What would a country look like without banks? In 1970, all the banks in Ireland closed for half a year. In response, the Irish people set up their own exchange systems centred on (of course) pubs.
At the end of the 1960s, the cost of living went up a lot in Ireland. Most employers increased workers’ wages to account for this increase, but the four major Irish banks (the “Big Four”) did not. So the banking staff went on strike… and it was an enormous strike. All unionised banking staff, in all the banks in Ireland, stopped working at the start of May, 1970. They stayed on strike for more than six months.
1970, of course, is well before digital banking. Cash and cheques were the primary means of buying and selling. And, all of a sudden, no-one could get any money out of (or into) their bank accounts. Houses could not change hands because the property deeds were all locked up. You would expect the whole country to go into a kind of economic and social meltdown. But, against all odds, it did not.

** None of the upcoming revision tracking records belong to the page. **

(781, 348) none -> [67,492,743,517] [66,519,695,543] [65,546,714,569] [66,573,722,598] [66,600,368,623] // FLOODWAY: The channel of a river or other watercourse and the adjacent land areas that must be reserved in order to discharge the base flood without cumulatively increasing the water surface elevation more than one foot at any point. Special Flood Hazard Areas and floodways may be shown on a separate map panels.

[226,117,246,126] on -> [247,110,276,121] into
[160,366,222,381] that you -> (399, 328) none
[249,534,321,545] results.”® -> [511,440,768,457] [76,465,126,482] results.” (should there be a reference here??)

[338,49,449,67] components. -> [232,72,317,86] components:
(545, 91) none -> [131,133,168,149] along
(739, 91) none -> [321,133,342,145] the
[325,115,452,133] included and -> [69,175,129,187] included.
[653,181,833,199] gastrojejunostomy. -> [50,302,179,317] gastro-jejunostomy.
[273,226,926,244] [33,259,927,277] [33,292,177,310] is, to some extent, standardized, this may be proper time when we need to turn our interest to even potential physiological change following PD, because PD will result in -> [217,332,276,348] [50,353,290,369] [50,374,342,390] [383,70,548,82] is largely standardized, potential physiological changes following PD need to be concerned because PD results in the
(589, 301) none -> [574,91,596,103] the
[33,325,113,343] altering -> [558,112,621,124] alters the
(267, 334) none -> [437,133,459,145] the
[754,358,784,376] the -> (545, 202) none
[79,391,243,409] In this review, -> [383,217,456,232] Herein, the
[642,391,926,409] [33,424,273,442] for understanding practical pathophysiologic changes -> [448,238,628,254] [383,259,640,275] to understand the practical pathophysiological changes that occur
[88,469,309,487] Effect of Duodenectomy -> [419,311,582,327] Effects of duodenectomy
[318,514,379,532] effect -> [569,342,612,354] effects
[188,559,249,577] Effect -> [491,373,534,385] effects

Instead of disaster, the people of Ireland began writing each other promissory notes and custom cheques. And these notes became a kind of currency of their own, moving between people who took the cheques’ value on faith. For cash, pubs became the central clearing house: people would cash their cheques in the pub and then stay to have a drink. Win-win. And because the pub was such a central part of the local community, they could operate on a trust model very effectively.
It was not, of course, a perfect system. Without access to bank records, people could make promises they could not keep:
A certain racehorse trainer was short of money but wanted to buy a horse. He gave the vendor a cheque even though he knew he didn’t have the funds to meet it. Fortunately for him the horse won a number of races so he had no trouble honouring the cheque and making a handsome profit without having to pay a penny interest for a very risky venture.How six-month bank strike rocked the nation
But on the whole, Ireland carried on surprisingly well without any banks. The strike ended in November, and is remembered now mostly as a case study for just how a country might operate without a banking sector.